Friday, July 27, 2018

Fantasia 2018.15: Violence Voyager, Pledge, and DJ XL5's Outtasight Zappin' Party

There was someone with a kid behind me during Violence Voyager, and though I don't recall hearing them book it out of there when things started getting horrific, I kind of hope they did. The Burning Buddha Man got nasty when it showed five years ago, but this seemed next-level. I'm mildly worried about where the filmmaker's next movie will land.



After that, practically everybody for Pledge showed up for a Q&A. From left to right, cast members Jesse Pimentel, Aaron Dalla Villa, Zachery Byrd, Jean-Louis Droulers, Joe Gallagher, and Erica Boozer; director of photography William Babcock, cast members Natalie Marie Walsh and Zack Weiner (who also wrote the film), director Daniel Robbins, and producer Mark Rapaport. Had to figure out how to do panorama on this phone for that!

Nice enough folks, even if I don't really love their movie, and it was interesting to hear them talking about how they were trying to find the ending throughout making the movie, and that at one point there was some crazy supernatural stuff in the finale, and how they had a lot of variations of the final shot.
################
=== Work task 1 ===
Display each line of the records that contains the string "lens", treating uppercase and lowercase as different.
The festival post and the records are unrelated pieces of material.

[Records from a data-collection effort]
################
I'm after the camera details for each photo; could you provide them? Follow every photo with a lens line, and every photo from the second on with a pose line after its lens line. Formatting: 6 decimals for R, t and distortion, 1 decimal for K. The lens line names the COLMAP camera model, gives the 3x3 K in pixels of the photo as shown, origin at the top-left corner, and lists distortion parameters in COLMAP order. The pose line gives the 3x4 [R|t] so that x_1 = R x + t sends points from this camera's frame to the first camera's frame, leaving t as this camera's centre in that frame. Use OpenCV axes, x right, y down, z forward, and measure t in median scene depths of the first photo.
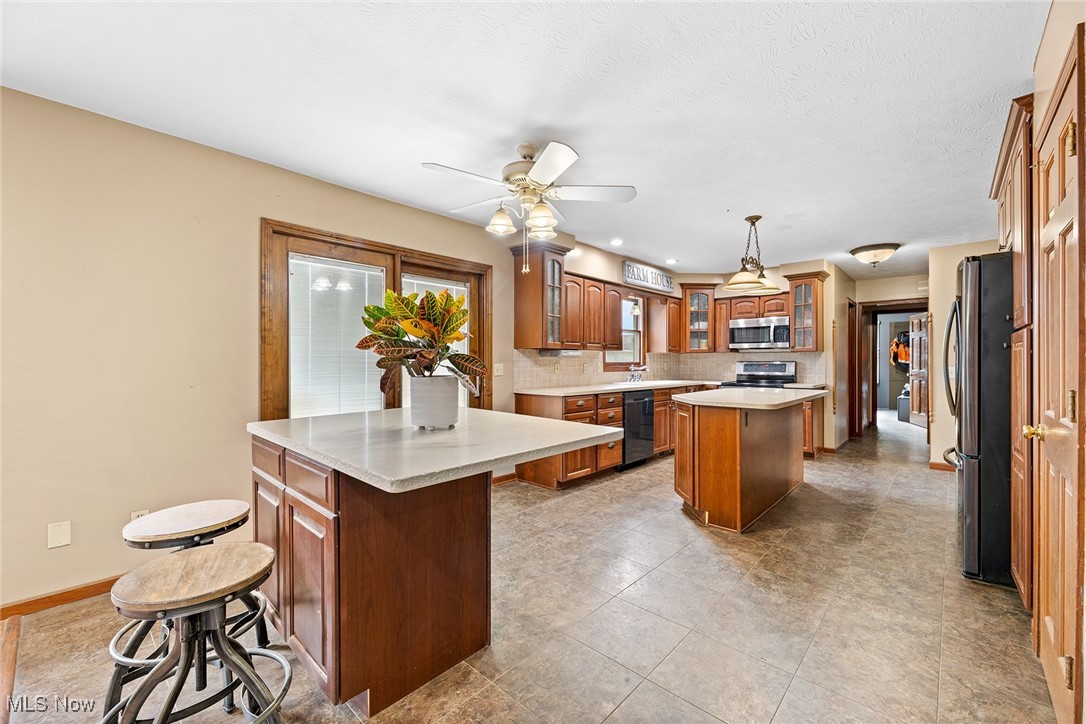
lens RADIAL K [[445.0, 0, 548.7], [0, 445.0, 361.3], [0, 0, 1]] dist [0.005233, -0.002135]
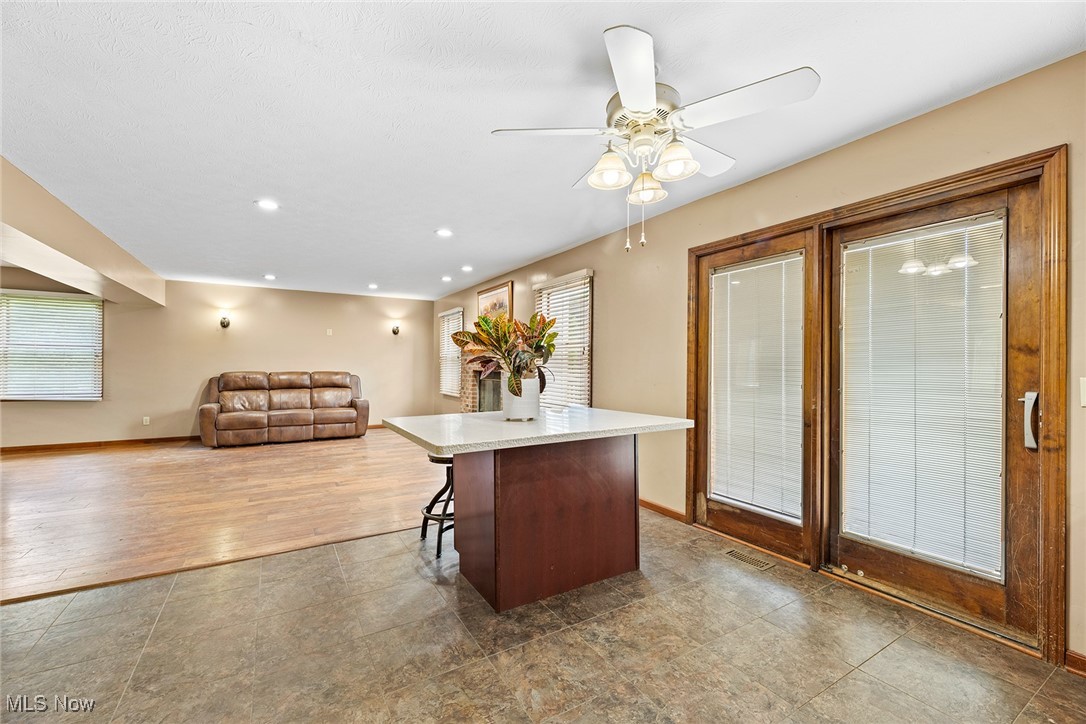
lens RADIAL K [[445.0, 0, 539.1], [0, 445.0, 366.9], [0, 0, 1]] dist [0.005233, -0.002135]
pose [[-0.297395, 0.001024, -0.954754, 0.342142], [-0.002876, 0.999994, 0.001968, -0.002439], [0.954750, 0.003332, -0.297390, 0.528063]]
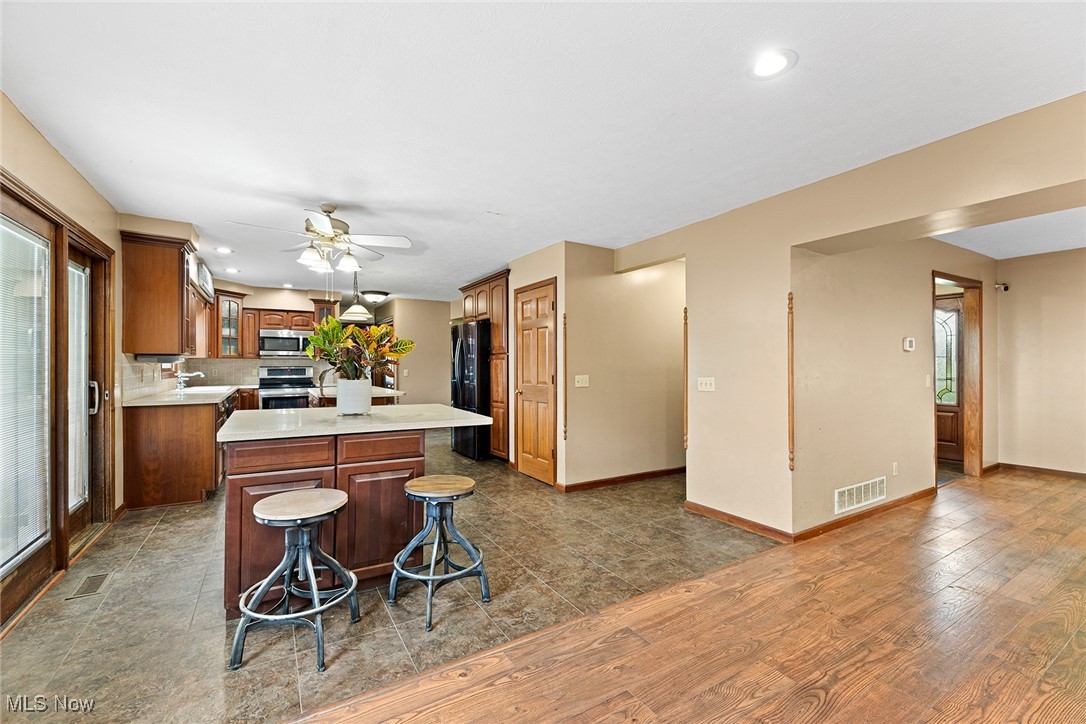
lens RADIAL K [[445.0, 0, 543.5], [0, 445.0, 363.7], [0, 0, 1]] dist [0.005233, -0.002135]
pose [[0.280096, 0.004000, 0.959964, -0.561010], [-0.003584, 0.999989, -0.003121, -0.007657], [-0.959965, -0.002566, 0.280107, 0.014916]]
################
=== Work task 2 ===
Write out the festival post from "There was someone" up to and including "phone for that!".

=== Reply 1 ===
I'm after the camera details for each photo; could you provide them? Follow every photo with a lens line, and every photo from the second on with a pose line after its lens line. Formatting: 6 decimals for R, t and distortion, 1 decimal for K. The lens line names the COLMAP camera model, gives the 3x3 K in pixels of the photo as shown, origin at the top-left corner, and lists distortion parameters in COLMAP order. The pose line gives the 3x4 [R|t] so that x_1 = R x + t sends points from this camera's frame to the first camera's frame, leaving t as this camera's centre in that frame. Use OpenCV axes, x right, y down, z forward, and measure t in median scene depths of the first photo.
lens RADIAL K [[445.0, 0, 548.7], [0, 445.0, 361.3], [0, 0, 1]] dist [0.005233, -0.002135]
lens RADIAL K [[445.0, 0, 539.1], [0, 445.0, 366.9], [0, 0, 1]] dist [0.005233, -0.002135]
lens RADIAL K [[445.0, 0, 543.5], [0, 445.0, 363.7], [0, 0, 1]] dist [0.005233, -0.002135]

=== Reply 2 ===
There was someone with a kid behind me during Violence Voyager, and though I don't recall hearing them book it out of there when things started getting horrific, I kind of hope they did. The Burning Buddha Man got nasty when it showed five years ago, but this seemed next-level. I'm mildly worried about where the filmmaker's next movie will land.



After that, practically everybody for Pledge showed up for a Q&A. From left to right, cast members Jesse Pimentel, Aaron Dalla Villa, Zachery Byrd, Jean-Louis Droulers, Joe Gallagher, and Erica Boozer; director of photography William Babcock, cast members Natalie Marie Walsh and Zack Weiner (who also wrote the film), director Daniel Robbins, and producer Mark Rapaport. Had to figure out how to do panorama on this phone for that!